Yaktın bizi TÜİK!
Başlık atmayı düşünürken başımza bu gelenlerin hepimizin hatası olduğunu vurgulayayım dedim Aslında bu çalışana da, emekliye şok. oldu Dostlar aslında gerçek şudur ki. Verdiniz yetkiyi görün etkiyi.TÜİK’in yoksulluk ve yaşam koşulları istatistiklerine göre 2024 yılında yoksulluk oranı önceki yıla göre 0,1 puan artarak yüzde 13,6 oldu. Ortalama gelirin yüzde 60’ı yoksulluk sınırı olarak kabul edildiğinde yoksulluk oranı yüzde 21,2’ye yükseliyor. Bu oran 17 milyon 821 bin kişiye denk geliyor.
Dostlar;
Onların gündemi yurttaşın geçim derdi değil. Onlar bugünlerde terör örgütü lideri Abdullah Öcalan’ın nasıl serbest kalacağını ve nerede ikamet edeceğini tartışıyor. Yeni yıla sözümüz olsun; canımıza kastedenlerle, ülkemizin düşmanlarıyla dost olanlarla uzlaşmayacak, anlaşmayacağız
Emekliye para bulamayanlar
Emekliye lazım olan 66 milyarı bulamayanlar, zenginlerinin 660 milyar vergi borcunu bir kalemde siliverdiler. Kaynak vardır, yeri bellidir.
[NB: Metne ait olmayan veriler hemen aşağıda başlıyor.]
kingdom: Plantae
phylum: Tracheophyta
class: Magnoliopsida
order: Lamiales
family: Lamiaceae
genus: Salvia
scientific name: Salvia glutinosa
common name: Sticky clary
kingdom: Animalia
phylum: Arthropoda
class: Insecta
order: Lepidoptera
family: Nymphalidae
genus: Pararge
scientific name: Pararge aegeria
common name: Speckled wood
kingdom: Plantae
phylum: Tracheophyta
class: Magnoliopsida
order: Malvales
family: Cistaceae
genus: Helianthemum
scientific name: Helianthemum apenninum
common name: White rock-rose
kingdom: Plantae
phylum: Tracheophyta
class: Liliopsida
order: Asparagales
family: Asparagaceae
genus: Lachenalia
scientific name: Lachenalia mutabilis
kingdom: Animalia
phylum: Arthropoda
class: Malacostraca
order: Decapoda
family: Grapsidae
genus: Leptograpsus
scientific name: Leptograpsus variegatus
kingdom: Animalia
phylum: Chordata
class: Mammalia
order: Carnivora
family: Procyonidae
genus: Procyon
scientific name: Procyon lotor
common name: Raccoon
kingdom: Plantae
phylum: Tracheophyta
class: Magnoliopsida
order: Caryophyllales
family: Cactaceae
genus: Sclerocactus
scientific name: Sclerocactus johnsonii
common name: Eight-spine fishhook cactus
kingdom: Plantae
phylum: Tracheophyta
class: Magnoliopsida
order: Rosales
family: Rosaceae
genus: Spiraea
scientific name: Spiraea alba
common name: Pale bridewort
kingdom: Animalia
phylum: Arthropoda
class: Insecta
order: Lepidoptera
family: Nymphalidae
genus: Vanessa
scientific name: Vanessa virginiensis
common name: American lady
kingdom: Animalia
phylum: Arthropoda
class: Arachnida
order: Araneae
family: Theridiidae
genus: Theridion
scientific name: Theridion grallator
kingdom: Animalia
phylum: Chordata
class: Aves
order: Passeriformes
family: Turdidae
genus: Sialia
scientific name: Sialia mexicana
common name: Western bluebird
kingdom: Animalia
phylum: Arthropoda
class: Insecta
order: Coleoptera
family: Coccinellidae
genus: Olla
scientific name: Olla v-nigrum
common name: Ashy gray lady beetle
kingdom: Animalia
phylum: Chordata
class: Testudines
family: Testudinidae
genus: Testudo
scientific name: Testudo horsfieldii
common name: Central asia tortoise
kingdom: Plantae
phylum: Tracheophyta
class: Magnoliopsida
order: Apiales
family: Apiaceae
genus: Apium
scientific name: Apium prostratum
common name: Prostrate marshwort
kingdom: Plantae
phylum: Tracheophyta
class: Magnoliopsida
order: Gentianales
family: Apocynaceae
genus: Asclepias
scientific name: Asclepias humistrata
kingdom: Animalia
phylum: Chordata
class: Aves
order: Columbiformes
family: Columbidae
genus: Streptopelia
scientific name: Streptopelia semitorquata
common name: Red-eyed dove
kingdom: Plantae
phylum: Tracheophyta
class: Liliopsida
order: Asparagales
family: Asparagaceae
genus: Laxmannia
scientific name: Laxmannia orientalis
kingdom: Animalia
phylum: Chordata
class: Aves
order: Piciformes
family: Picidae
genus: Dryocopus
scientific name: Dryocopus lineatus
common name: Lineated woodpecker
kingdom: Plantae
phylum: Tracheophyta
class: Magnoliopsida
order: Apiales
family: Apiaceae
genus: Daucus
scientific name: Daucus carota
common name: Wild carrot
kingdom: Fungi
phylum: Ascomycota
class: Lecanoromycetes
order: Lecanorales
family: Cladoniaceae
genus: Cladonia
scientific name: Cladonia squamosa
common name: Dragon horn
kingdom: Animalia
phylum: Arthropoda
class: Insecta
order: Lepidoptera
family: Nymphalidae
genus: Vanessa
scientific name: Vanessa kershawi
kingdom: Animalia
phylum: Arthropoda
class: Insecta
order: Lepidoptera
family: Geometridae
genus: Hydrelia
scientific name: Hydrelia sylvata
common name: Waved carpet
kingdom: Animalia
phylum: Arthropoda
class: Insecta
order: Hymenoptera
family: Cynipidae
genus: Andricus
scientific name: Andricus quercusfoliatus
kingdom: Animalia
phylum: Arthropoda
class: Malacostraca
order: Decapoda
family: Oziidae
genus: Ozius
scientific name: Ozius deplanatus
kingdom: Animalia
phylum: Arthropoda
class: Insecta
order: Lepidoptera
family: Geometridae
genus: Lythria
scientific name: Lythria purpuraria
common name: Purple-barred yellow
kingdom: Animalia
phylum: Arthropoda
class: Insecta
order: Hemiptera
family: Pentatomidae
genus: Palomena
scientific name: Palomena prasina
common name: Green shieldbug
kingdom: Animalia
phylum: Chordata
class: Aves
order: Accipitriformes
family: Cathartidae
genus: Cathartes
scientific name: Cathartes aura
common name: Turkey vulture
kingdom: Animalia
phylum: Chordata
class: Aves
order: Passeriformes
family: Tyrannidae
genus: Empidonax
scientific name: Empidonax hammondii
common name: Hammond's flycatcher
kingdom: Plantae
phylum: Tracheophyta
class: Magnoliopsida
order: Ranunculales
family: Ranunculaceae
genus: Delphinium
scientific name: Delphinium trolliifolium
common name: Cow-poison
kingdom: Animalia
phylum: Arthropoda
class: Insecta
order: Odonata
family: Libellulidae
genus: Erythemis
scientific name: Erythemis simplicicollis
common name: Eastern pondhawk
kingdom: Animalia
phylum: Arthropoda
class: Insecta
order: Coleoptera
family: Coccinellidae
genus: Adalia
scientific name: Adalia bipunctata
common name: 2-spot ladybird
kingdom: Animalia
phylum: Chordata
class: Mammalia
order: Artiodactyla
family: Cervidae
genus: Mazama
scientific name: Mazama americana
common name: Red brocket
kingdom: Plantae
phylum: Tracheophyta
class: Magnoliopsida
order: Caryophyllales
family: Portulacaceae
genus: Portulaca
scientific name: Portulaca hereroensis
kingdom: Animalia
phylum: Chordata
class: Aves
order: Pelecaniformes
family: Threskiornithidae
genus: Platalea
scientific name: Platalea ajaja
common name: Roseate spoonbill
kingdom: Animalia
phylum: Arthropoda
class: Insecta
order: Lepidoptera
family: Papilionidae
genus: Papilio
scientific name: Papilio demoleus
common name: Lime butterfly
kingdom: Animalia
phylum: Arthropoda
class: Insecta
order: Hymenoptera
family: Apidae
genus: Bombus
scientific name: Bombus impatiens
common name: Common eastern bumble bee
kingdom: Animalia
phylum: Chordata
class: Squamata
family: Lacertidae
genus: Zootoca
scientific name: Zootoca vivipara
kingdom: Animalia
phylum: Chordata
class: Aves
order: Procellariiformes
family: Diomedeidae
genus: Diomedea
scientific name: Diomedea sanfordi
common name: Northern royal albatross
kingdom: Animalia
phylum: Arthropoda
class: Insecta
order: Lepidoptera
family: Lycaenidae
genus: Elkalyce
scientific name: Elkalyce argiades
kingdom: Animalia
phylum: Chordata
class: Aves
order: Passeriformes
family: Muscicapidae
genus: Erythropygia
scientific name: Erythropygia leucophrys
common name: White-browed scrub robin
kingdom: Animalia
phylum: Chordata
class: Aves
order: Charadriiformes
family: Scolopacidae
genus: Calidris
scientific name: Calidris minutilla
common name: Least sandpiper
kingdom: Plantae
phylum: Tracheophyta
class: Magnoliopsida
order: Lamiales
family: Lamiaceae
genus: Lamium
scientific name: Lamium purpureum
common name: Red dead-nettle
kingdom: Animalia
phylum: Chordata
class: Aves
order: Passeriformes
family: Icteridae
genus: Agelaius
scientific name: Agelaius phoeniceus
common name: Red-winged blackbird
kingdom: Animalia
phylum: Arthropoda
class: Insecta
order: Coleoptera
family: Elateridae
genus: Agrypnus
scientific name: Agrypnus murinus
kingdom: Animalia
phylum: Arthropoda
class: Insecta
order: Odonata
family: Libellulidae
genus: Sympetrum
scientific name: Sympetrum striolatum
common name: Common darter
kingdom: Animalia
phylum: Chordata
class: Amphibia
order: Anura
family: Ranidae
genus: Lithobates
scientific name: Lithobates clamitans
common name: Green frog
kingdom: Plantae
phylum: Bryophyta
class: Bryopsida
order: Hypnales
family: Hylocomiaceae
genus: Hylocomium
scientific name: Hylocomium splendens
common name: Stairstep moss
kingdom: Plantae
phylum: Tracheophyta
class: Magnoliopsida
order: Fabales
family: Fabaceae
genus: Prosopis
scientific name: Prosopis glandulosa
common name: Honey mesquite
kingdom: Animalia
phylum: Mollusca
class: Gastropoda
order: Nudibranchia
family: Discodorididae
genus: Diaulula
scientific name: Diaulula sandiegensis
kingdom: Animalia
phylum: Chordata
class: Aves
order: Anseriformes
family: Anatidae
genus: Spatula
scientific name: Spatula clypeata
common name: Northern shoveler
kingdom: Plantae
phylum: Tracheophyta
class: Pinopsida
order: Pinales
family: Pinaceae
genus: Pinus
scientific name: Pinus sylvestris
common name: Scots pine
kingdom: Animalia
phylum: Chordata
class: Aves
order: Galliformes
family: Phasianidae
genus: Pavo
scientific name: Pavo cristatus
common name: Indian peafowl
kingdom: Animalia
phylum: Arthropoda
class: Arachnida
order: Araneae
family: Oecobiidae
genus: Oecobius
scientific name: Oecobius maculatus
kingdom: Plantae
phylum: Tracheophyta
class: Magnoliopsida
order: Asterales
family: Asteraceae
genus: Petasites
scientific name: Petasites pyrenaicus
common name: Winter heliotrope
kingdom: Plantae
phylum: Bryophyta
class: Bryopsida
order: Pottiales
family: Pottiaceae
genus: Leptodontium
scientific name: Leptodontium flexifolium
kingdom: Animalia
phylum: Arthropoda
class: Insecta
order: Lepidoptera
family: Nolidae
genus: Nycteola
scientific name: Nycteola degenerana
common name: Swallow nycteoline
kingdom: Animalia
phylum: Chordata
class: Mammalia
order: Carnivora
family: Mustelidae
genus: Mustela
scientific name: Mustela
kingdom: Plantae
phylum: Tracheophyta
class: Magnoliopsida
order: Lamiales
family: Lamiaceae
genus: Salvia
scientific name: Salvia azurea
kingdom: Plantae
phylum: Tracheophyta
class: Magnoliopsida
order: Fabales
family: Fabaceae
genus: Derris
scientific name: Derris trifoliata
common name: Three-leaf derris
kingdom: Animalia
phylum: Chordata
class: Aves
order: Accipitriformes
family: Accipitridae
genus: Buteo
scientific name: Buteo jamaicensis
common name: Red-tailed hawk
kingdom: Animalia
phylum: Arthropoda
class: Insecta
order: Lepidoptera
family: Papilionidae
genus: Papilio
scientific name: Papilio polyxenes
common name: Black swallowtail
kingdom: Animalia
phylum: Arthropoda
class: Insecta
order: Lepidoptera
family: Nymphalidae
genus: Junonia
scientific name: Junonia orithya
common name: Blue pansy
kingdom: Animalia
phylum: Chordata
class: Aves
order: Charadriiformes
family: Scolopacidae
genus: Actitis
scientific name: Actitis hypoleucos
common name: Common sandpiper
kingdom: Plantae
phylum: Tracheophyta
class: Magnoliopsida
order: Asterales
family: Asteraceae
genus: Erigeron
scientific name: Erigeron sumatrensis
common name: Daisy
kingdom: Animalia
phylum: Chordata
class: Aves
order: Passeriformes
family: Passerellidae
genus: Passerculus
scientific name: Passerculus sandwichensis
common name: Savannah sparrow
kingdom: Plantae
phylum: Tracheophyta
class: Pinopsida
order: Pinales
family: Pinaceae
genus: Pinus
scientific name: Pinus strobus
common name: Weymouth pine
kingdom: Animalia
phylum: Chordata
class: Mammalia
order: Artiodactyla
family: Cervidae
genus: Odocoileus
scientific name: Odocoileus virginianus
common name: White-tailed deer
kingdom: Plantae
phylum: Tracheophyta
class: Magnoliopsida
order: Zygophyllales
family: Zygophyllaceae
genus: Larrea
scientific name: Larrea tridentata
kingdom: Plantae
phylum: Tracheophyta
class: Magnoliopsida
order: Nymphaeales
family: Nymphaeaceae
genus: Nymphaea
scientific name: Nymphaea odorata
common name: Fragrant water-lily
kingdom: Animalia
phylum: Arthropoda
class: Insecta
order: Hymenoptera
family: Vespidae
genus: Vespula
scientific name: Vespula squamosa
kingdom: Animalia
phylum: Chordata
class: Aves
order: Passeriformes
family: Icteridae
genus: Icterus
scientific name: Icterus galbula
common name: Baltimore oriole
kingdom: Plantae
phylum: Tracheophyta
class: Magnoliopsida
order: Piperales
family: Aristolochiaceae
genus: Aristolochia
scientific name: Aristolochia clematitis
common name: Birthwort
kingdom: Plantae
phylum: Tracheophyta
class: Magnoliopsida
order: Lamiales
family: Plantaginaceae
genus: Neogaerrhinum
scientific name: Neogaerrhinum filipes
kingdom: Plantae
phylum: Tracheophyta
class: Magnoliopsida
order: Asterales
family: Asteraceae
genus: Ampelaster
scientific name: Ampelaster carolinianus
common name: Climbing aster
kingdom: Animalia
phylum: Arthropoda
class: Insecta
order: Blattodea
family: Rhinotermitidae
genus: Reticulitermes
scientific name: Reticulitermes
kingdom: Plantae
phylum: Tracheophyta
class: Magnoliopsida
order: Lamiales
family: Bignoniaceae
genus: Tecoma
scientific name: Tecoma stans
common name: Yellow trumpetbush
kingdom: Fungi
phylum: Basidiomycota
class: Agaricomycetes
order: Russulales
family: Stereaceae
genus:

Mehmet Cengiz’e değil asgari ücretli Mehmet kardeşime, Kalyon İnşaat’a değil emekli Kadir abime gidecektir. Zamanında Jomo Kenyatta bize seslenmişti. “Batılılar geldiğinde onların elinde İncil bizim elimizde topraklarımız vardı. Gözlerimizi kapatıp bize dua etmemizi öğrettiler. Gözlerimizi açtığımızda bizim elimizde İncil onların elinde bizim topraklarımız vardı “ Bugün bizde bu haldeyiz hemde senelerdir. Bir gram akıllandık mı? Üç beş güne alışınca unutacağız nasılsa ! TÜİK Başkanı Erkan Çetinkaya Aralık Ayı 1.03Yıllık 44.38 Açıkladığı rakamlarla emeklinin, işçinin, asgari ücretlinin, memurun, çiftçinin ve alın terinin kul hakkına girdi. Hakkımı helal etmiyorum.Bakan Mehmet Şimşek, vatandaşımızın geçim sıkıntısını çözmek en büyük önceliğimiz demiş. Çözmemek için öncelik sanırım.Çünkü meklisinden emekçisine, herkes sefalete mahkum edildi!,
TÜİK efendinin açıkladığı Enflasyon sonrası güncel memur maaşı. Yoksulluk sınırı 66.976 tl Açlık sınırı 20.561. Durum şuıdur diyorlar ki "Biz size enflasyona değil açlık sınırına ezdirmeyeceğiz "dedik Göz göre göre yapılan bu haksızlığı, değil Fetih süresi ile hatim indirseniz kapatamazsınız.
Devlet vergide çok cömert
Devlet Vergi'lere ve harçlara yüzde 44 zam yapar kiralara yüzde 60 yapar asgarî ücrete yüzde 30 Memur ve emekli dahil ülkede mağdur olmayan kimse kalmadı Ey açıkladığı enflasyon ile memur, emekli, işçi, beyaz yakalı, dul ve yetimin hakkını tespit eden TÜİK Başkanı Erkan Çetinkaya Aylık %1, Yıllık % 44.38 enflasyon oldu deyip her ay hakkını yediğin 50 Milyon kulun en az 5000 lirasının günahı boynuna olsun.Hırsızlık; sadece para ya da malını çalmakla olmaz. Ey TÜİK, Hırsızlık; Aralık ayı %2,34 Olan enflasyonu % 1,03 açıklamak yıllık % 83,40 olan enflasyonu da % 44,38 açıklayarak milyonlarca memur ve emeklinin alacağı zam farkını sahte rakamlarla çalmakta hırsızlıktır.Ezanlar mı sussaydı? Bayrak mı inseydi? iİmralı canisi Öcalan dışarı mı çıksaydı! Halep mi düşseydi, Kudüs elden mi çıksaydı? Emekliler memurlar işçiler bu zamma şükür etsin!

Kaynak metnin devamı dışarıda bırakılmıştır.